### DATASET RECORDS:

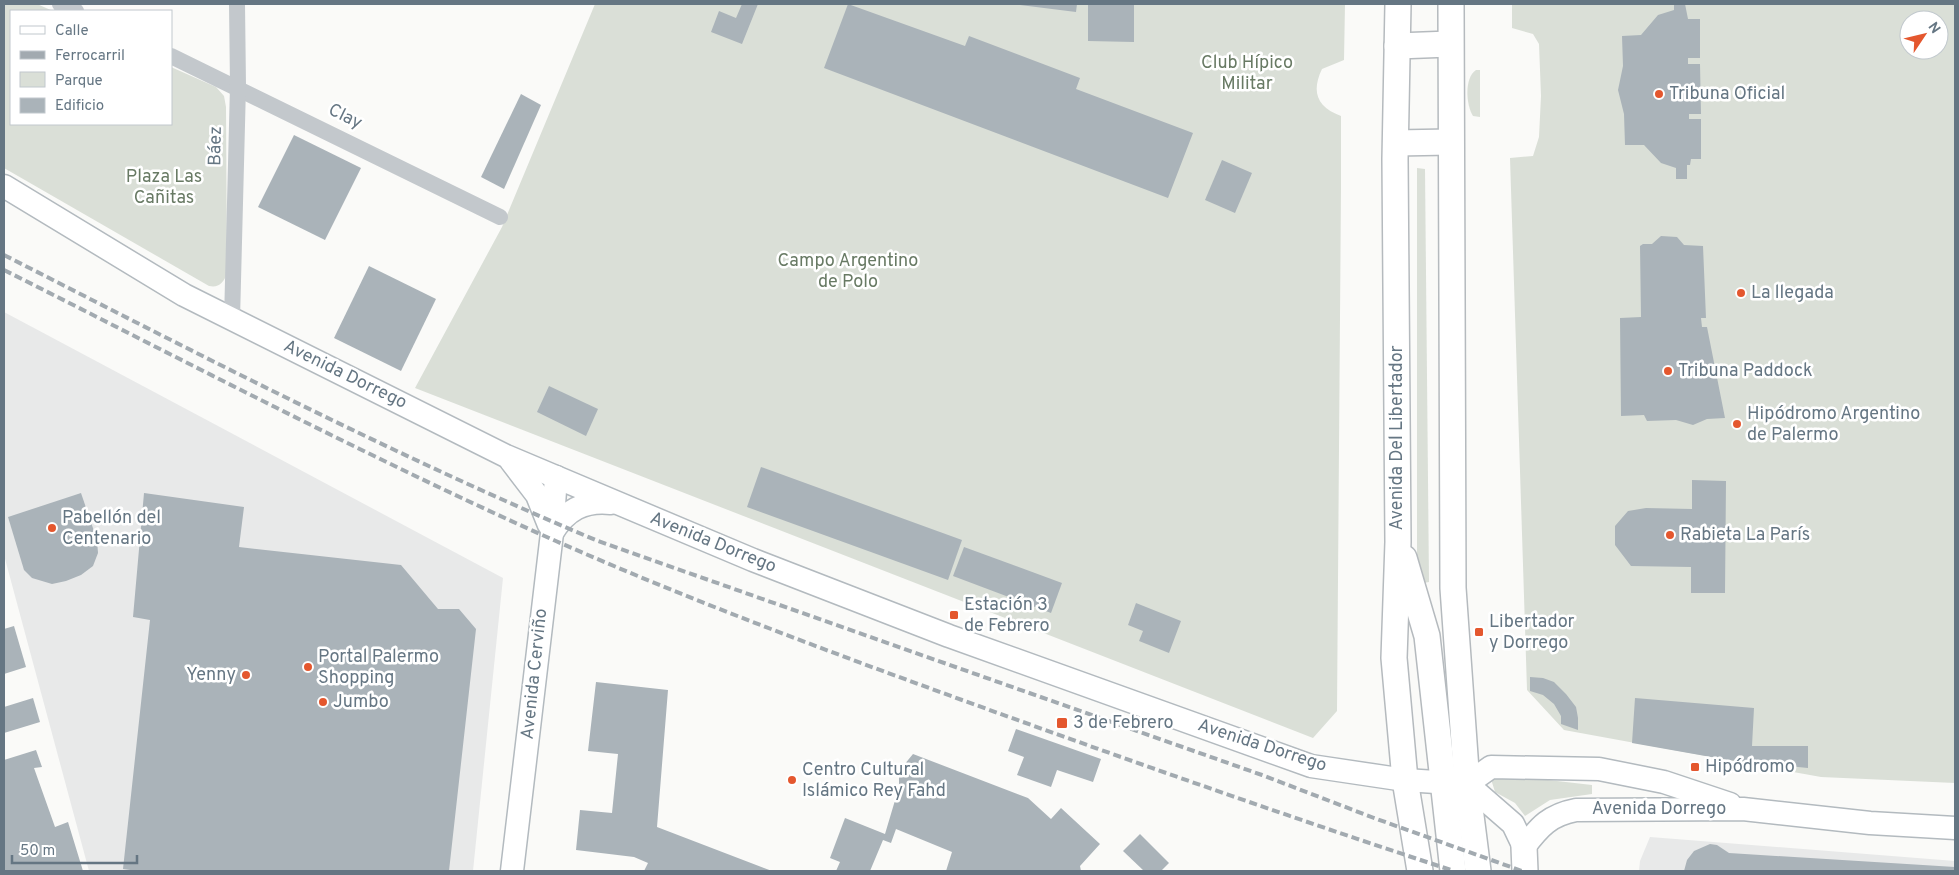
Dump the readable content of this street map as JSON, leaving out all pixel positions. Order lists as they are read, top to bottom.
{
  "streets": {
    "main road": ["Avenida Dorrego", "Avenida Del Libertador", "Avenida Cerviño"],
    "street": ["Clay", "Báez"]
  },
  "crossings": [
    ["Clay", "Báez"],
    ["Báez", "Avenida Dorrego"],
    ["Avenida Dorrego", "Avenida Del Libertador"],
    ["Avenida Dorrego", "Avenida Cerviño"]
  ],
  "parks": ["Club Hípico Militar", "Plaza Las Cañitas", "Campo Argentino de Polo"],
  "places": {
    "other": [
      "Tribuna Oficial",
      "La llegada",
      "Tribuna Paddock",
      "Hipódromo Argentino de Palermo",
      "Pabellón del Centenario",
      "Rabieta La París",
      "Portal Palermo Shopping",
      "Yenny",
      "Jumbo",
      "Centro Cultural Islámico Rey Fahd"
    ],
    "transit": [
      "Estación 3 de Febrero",
      "Libertador y Dorrego",
      "3 de Febrero",
      "Hipódromo"
    ]
  },
  "legend": [
    "Calle",
    "Ferrocarril",
    "Parque",
    "Edificio"
  ],
  "scale_bar": "50 m",
  "north": "top right"
}
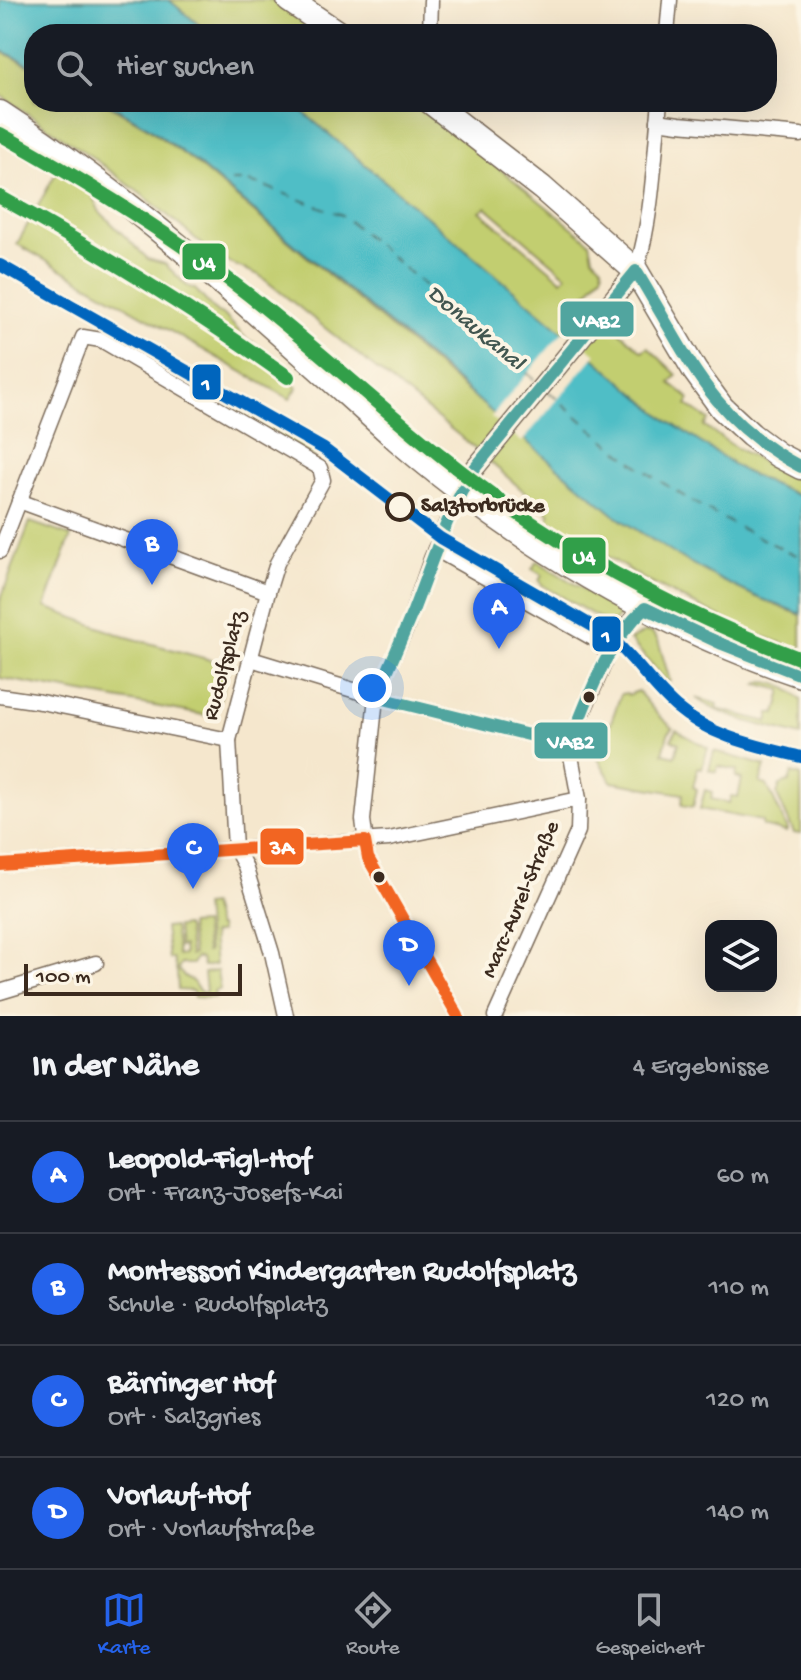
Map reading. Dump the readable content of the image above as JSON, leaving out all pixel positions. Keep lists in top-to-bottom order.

### TASK DETAILS:
The copy you produce must hold all the records above exactly and none of their pictures.

### ANSWER SECTION:
Dump the readable content of this street map as JSON, leaving out all pixel positions. Order lists as they are read, top to bottom.
{
  "streets": {
    "main road": ["Avenida Dorrego", "Avenida Del Libertador", "Avenida Cerviño"],
    "street": ["Clay", "Báez"]
  },
  "crossings": [
    ["Clay", "Báez"],
    ["Báez", "Avenida Dorrego"],
    ["Avenida Dorrego", "Avenida Del Libertador"],
    ["Avenida Dorrego", "Avenida Cerviño"]
  ],
  "parks": ["Club Hípico Militar", "Plaza Las Cañitas", "Campo Argentino de Polo"],
  "places": {
    "other": [
      "Tribuna Oficial",
      "La llegada",
      "Tribuna Paddock",
      "Hipódromo Argentino de Palermo",
      "Pabellón del Centenario",
      "Rabieta La París",
      "Portal Palermo Shopping",
      "Yenny",
      "Jumbo",
      "Centro Cultural Islámico Rey Fahd"
    ],
    "transit": [
      "Estación 3 de Febrero",
      "Libertador y Dorrego",
      "3 de Febrero",
      "Hipódromo"
    ]
  },
  "legend": [
    "Calle",
    "Ferrocarril",
    "Parque",
    "Edificio"
  ],
  "scale_bar": "50 m",
  "north": "top right"
}
Map reading. Dump the readable content of the image above as JSON, leaving out all pixel positions. Keep lists in top-to-bottom order.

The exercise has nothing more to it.